Images of plotted data:
○ ○ ○ ○ ○ ○ ○
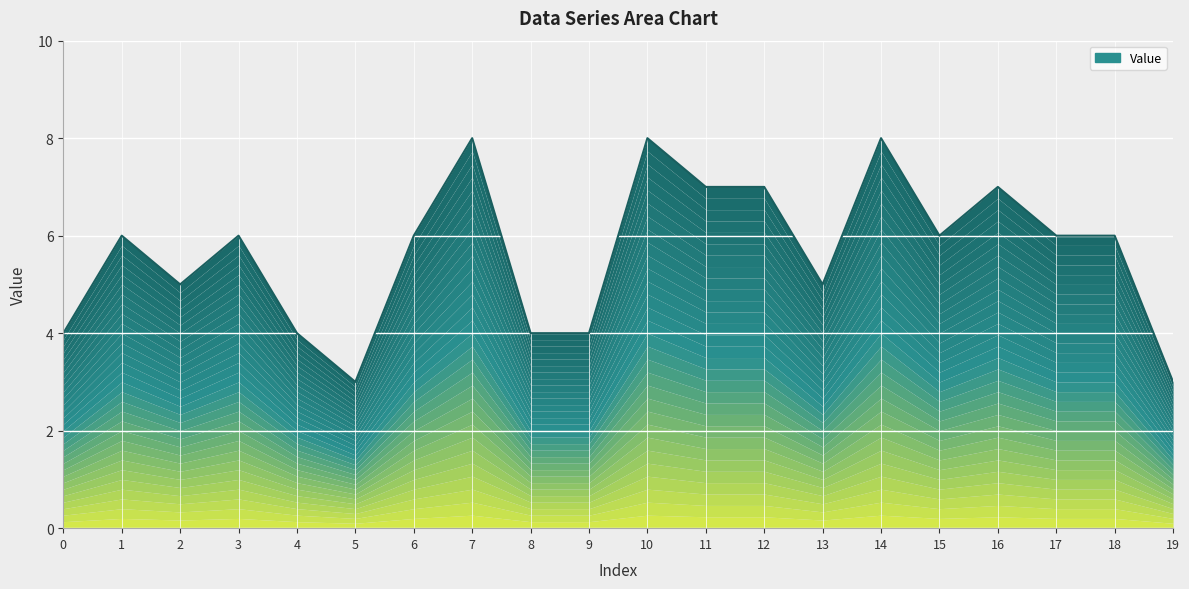

Rank the categories by value from highest to lowest.

7, 10, 14, 11, 12, 16, 1, 3, 6, 15, 17, 18, 2, 13, 0, 4, 8, 9, 5, 19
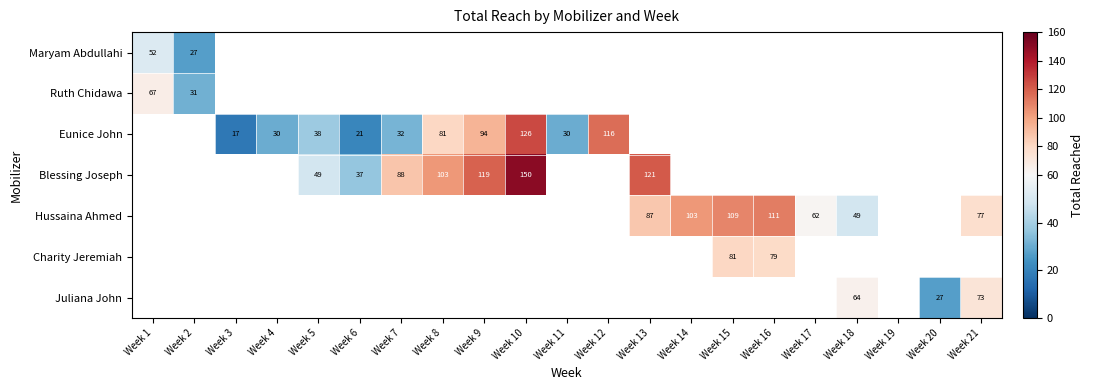

Is it true that Eunice John equals 137 at Week 8?

False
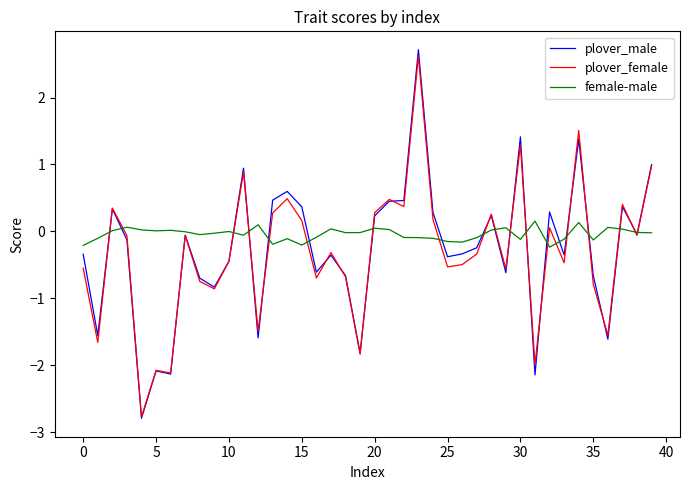

What is the maximum value shown in the chart?

2.7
○ ○ ○ ○ ○ ○ ○
▶ _EXERCISE REQUIREMENTS_
Change "maximum" to "largest" in the lines of the entries above, starting with the line containing "8, 9, 5, 19" and continuing through the end of the entries, and reproduce those lines with everything else unchanged. Omit the pictures.

▶ _EXERCISE RESULT_
7, 10, 14, 11, 12, 16, 1, 3, 6, 15, 17, 18, 2, 13, 0, 4, 8, 9, 5, 19

Is it true that Eunice John equals 137 at Week 8?

False

What is the largest value shown in the chart?

2.7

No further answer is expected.